Once again Rebel's hands came together. Her palms rubbed together barely making any noise whatsoever. I could hear her softly muttering something to herself. The words weren't clear enough for me to pick up and understand. Some of my fellow inmates complained that I used to do the same before talking. For a time they thought I was actually suffering from senile dementia. At my age? Yeah right.
When she passed away I loved her all the more. I know how that sounds but you should know what I mean. Am I really seeing this woman in front of me or am I delusional? I know this is real, I've touched her, kissed her, held her, this has to be happening it just has to be.
Holding Rebel in my arms again is really like heaven on Earth. Is there such a thing as heaven? I don't know, well if there was then Rebel would be up there, wouldn't she? If I was the ruler of heaven then I would let her in strange away. Call me biased but I love Rebel, you should know that by now. You know I think Jimmy was right in what he said, about the soul mate thing. Rebel and I were meant to be together, even if it was for a short time. In the year and a half that we were married I learnt how to compromise again, how to say "I love you," without any word being spoken. She never liked big romantic gestures but I still did them every now and then.
The look of surprise could still get me smiling. There was one time six months into the marriage when she was feeling a little low because she thought I wanted more children. Well she went out for a while and while she was gone I scattered rose petals around the living room, lit a few candles, you know, made everything romantic. When she came home she came into the living room and saw me laying on the sofa waiting for her. I told her exactly how I felt about her and explained that we didn't need children to prove how much we loved each other. I hated seeing Rebel so down, for some reason, she felt the same considering me.
"What are you thinking sweet Billie?" Rebel asked with a certain softness in her voice.
"Just thinking about out marriage," I replied, tenderly stroking Rebel's soft black hair.
"Billie, I'm sorry I left you...I regret it so much, I cried non stop the first time I saw you from up there," Rebel said looking up to the ceiling.
"Hey. Baby it's not your fault this happened. Would be more my fault than yours." I stated.
"Billie look, if this was your fault then I wouldn't be here with you now."
"That's something else I wanted to ask you," I said then looked at the young woman in my arms, "Why are you here with me? I mean, after all the things I've done... "

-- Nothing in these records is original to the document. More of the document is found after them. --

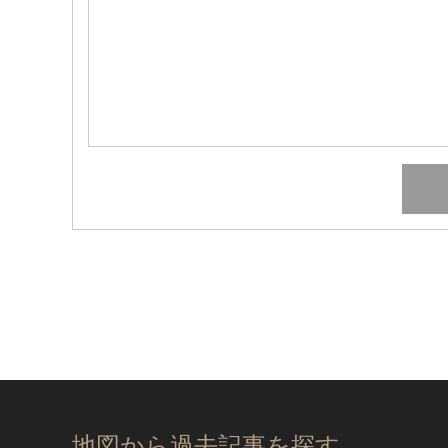
地図から過去記事を探す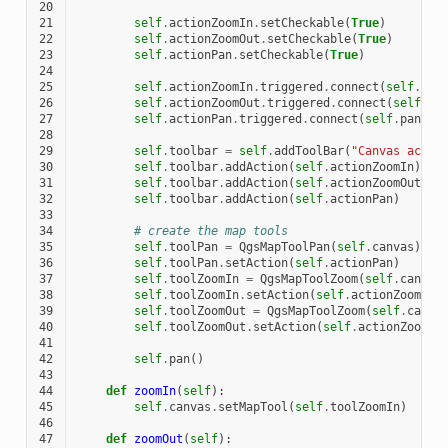
20
21
self
.
actionZoomIn
.
setCheckable
(
True
)
22
self
.
actionZoomOut
.
setCheckable
(
True
)
23
self
.
actionPan
.
setCheckable
(
True
)
24
25
self
.
actionZoomIn
.
triggered
.
connect
(
self
.
zoo
26
self
.
actionZoomOut
.
triggered
.
connect
(
self
.
zo
27
self
.
actionPan
.
triggered
.
connect
(
self
.
pan
)
28
29
self
.
toolbar
=
self
.
addToolBar
(
"Canvas actio
30
self
.
toolbar
.
addAction
(
self
.
actionZoomIn
)
31
self
.
toolbar
.
addAction
(
self
.
actionZoomOut
)
32
self
.
toolbar
.
addAction
(
self
.
actionPan
)
33
34
# create the map tools
35
self
.
toolPan
=
QgsMapToolPan
(
self
.
canvas
)
36
self
.
toolPan
.
setAction
(
self
.
actionPan
)
37
self
.
toolZoomIn
=
QgsMapToolZoom
(
self
.
canvas
38
self
.
toolZoomIn
.
setAction
(
self
.
actionZoomIn
)
39
self
.
toolZoomOut
=
QgsMapToolZoom
(
self
.
canva
40
self
.
toolZoomOut
.
setAction
(
self
.
actionZoomOu
41
42
self
.
pan
()
43
44
def
zoomIn
(
self
):
45
self
.
canvas
.
setMapTool
(
self
.
toolZoomIn
)
46
47
def
zoomOut
(
self
):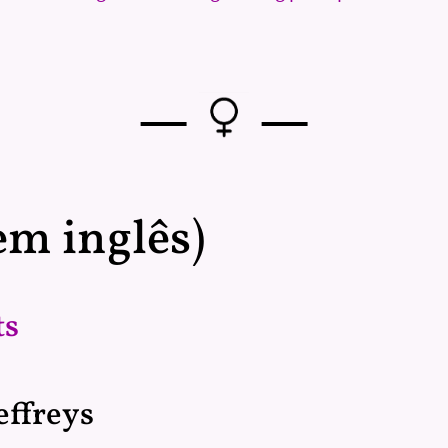
—
—
em inglês)
ts
effreys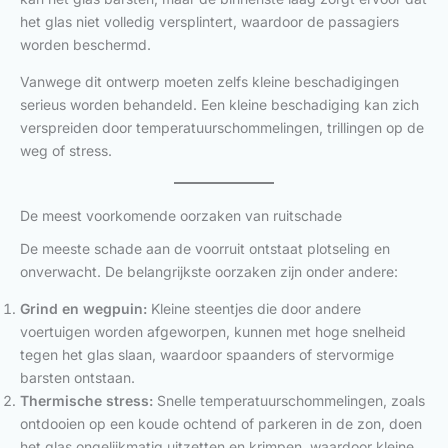
het glas niet volledig versplintert, waardoor de passagiers
worden beschermd.
Vanwege dit ontwerp moeten zelfs kleine beschadigingen
serieus worden behandeld. Een kleine beschadiging kan zich
verspreiden door temperatuurschommelingen, trillingen op de
weg of stress.
De meest voorkomende oorzaken van ruitschade
De meeste schade aan de voorruit ontstaat plotseling en
onverwacht. De belangrijkste oorzaken zijn onder andere:
Grind en wegpuin:
Kleine steentjes die door andere
voertuigen worden afgeworpen, kunnen met hoge snelheid
tegen het glas slaan, waardoor spaanders of stervormige
barsten ontstaan.
Thermische stress:
Snelle temperatuurschommelingen, zoals
ontdooien op een koude ochtend of parkeren in de zon, doen
het glas ongelijkmatig uitzetten en krimpen, waardoor kleine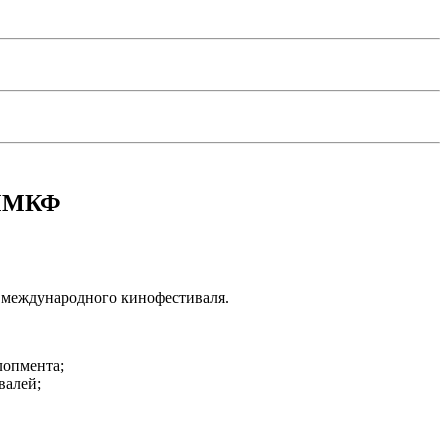
 ММКФ
о международного кинофестиваля.
лопмента;
валей;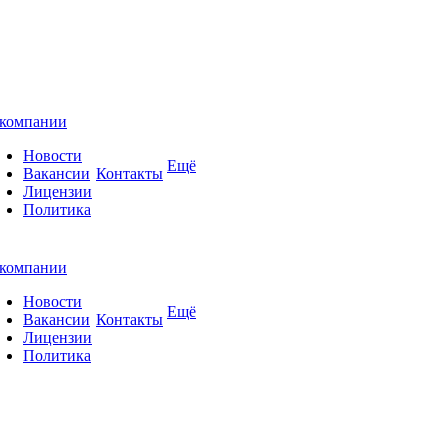
компании
Новости
Ещё
Вакансии
Контакты
Лицензии
Политика
компании
Новости
Ещё
Вакансии
Контакты
Лицензии
Политика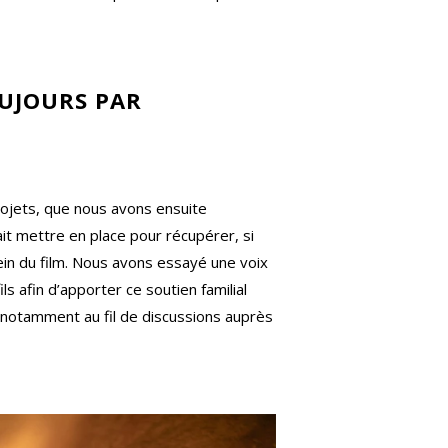
OUJOURS PAR
projets, que nous avons ensuite
lait mettre en place pour récupérer, si
sein du film. Nous avons essayé une voix
 afin d’apporter ce soutien familial
 notamment au fil de discussions auprès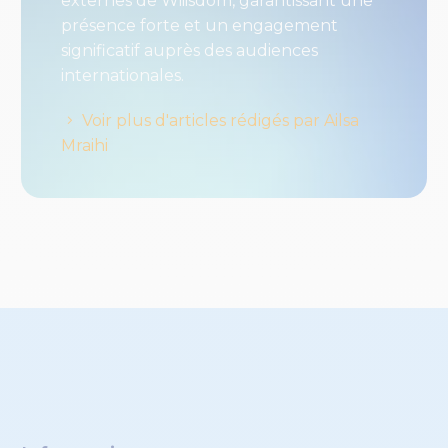
externes de Wiiisdom, garantissant une
présence forte et un engagement
significatif auprès des audiences
internationales.
Voir plus d'articles rédigés par Ailsa
Mraihi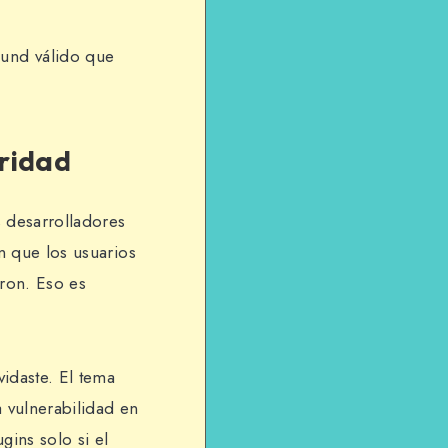
ound válido que
uridad
 desarrolladores
n que los usuarios
eron. Eso es
idaste. El tema
a vulnerabilidad en
gins solo si el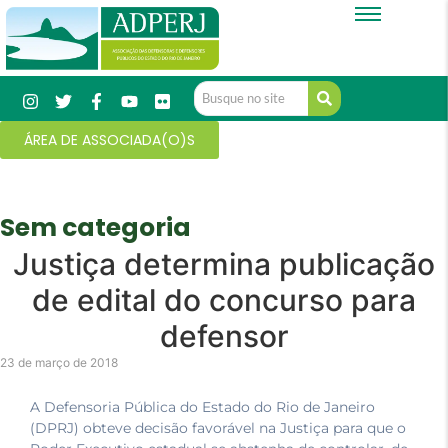
ÁREA DE ASSOCIADA(O)S
Sem categoria
Justiça determina publicação
de edital do concurso para
defensor
23 de março de 2018
A Defensoria Pública do Estado do Rio de Janeiro
(DPRJ) obteve decisão favorável na Justiça para que o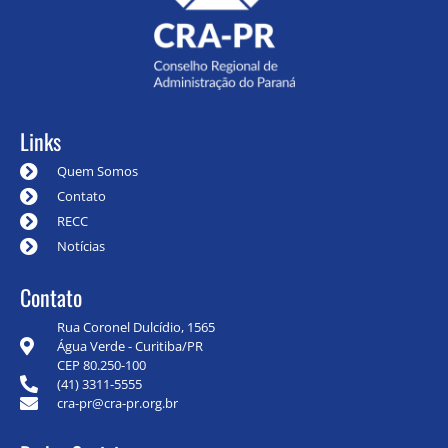
Links
Quem Somos
Contato
RECC
Notícias
Contato
Rua Coronel Dulcídio, 1565
Água Verde - Curitiba/PR
CEP 80.250-100
(41) 3311-5555
cra-pr@cra-pr.org.br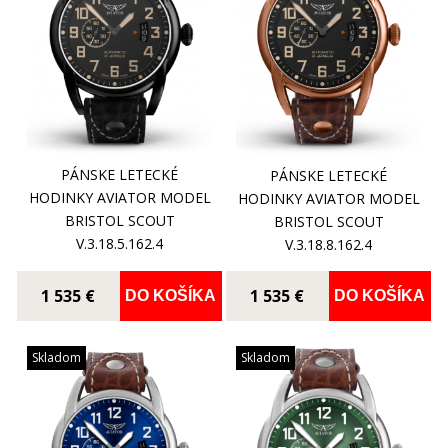
PÁNSKE LETECKÉ
PÁNSKE LETECKÉ
HODINKY AVIATOR MODEL
HODINKY AVIATOR MODEL
BRISTOL SCOUT
BRISTOL SCOUT
V.3.18.5.162.4
V.3.18.8.162.4
1 535 €
1 535 €
DO KOŠÍKA
DO KOŠÍKA
Skladom
Skladom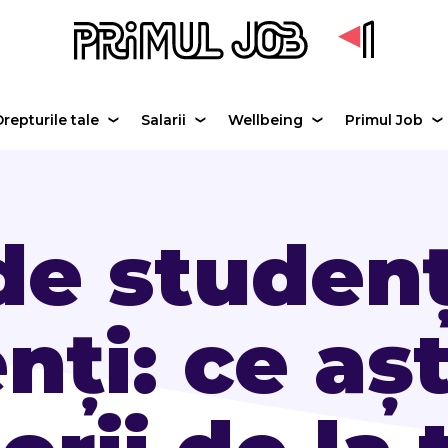
repturile tale
Salarii
Wellbeing
Primul Job
de studenț
nți: ce aș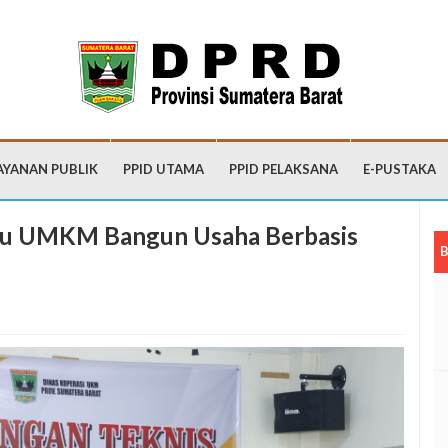
AYANAN PUBLIK
PPID UTAMA
PPID PELAKSANA
E-PUSTAKA
ku UMKM Bangun Usaha Berbasis
B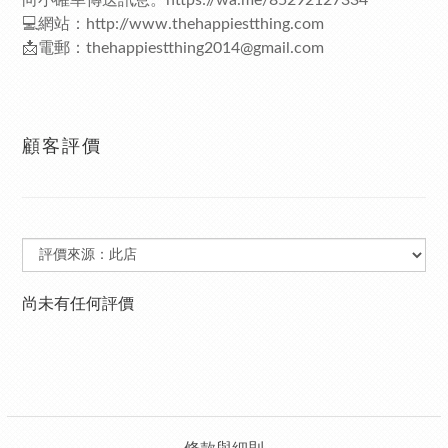
向小確幸傳送訊息。
https://wa.me/85292127334
💻網站：
http://www.thehappiestthing.com
📩電郵：thehappiestthing2014@gmail.com
顧客評價
尚未有任何評價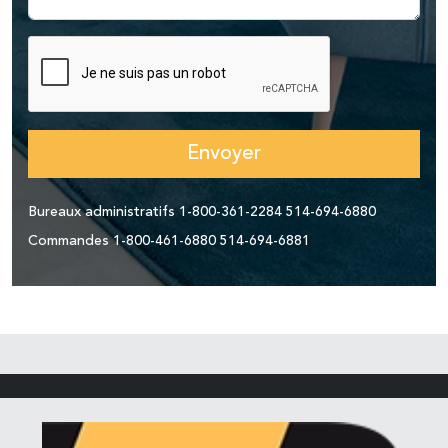
Envoyer
Bureaux administratifs
1-800-361-2284
514-694-6880
Commandes
1-800-461-6880
514-694-6881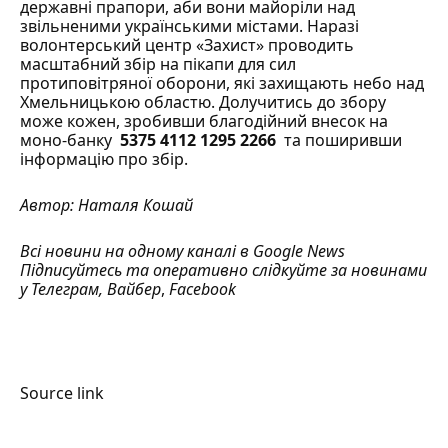
державні прапори, аби вони майоріли над
звільненими українськими містами. Наразі
волонтерський центр «Захист» проводить
масштабний збір на пікапи для сил
протиповітряної оборони, які захищають небо над
Хмельницькою областю. Долучитись до збору
може кожен, зробивши благодійний внесок на
моно-банку
5375 4112 1295 2266
та поширивши
інформацію про збір.
Автор:
Наталя Кошай
Всі новини на одному каналі в
Google News
Підписуйтесь та оперативно слідкуйте за новинами
у
Телеграм
,
Вайбер
,
Facebook
Source link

"That wasn't you and you know that," Rebel interrupted, "That was Jimmy, he was lashing out because of Whatsername. I found out about Jimmy and all that ages ago. Remember when we were in that Canadian hospital after the plane crash?" Rebel stopped waiting for a reply, "Well Mike told me about it when he brought me back to California. Billie you're not psychotic or even schizophrenic."
My sweet, loving wife went on to tell me that I was to be diagnosed with some dissociative disorder. Turns out that it's like split personality disorder, or well, multiple personality disorder. Well I only have Jimmy inside me, Rebel reassured me of that. Every time Rebel would go to answer a question she would wring her hands barely making a sound almost ordering the sentence into her mind. She used to be a slave to her impulses but when she left for six months after out first wedding she changed. I think living in a bustling city, such as New York, by herself forced her to be more logical in her thinking. Then again she seemed a little withdrawn toward the end. Like she knew something was going to happen to her. If she had known about dying, why hadn't she said anything?
"Rebs?" I asked, "Did you know that you were going to...die?" I asked.
Once again Rebel's hands came together. Her palms rubbed together barely making any noise whatsoever. I could hear her softly muttering something to herself. The words weren't clear enough for me to pick up and understand. Some of my fellow inmates complained that I used to do the same before talking. For a time they thought I was actually suffering from senile dementia. At my age? Yeah right.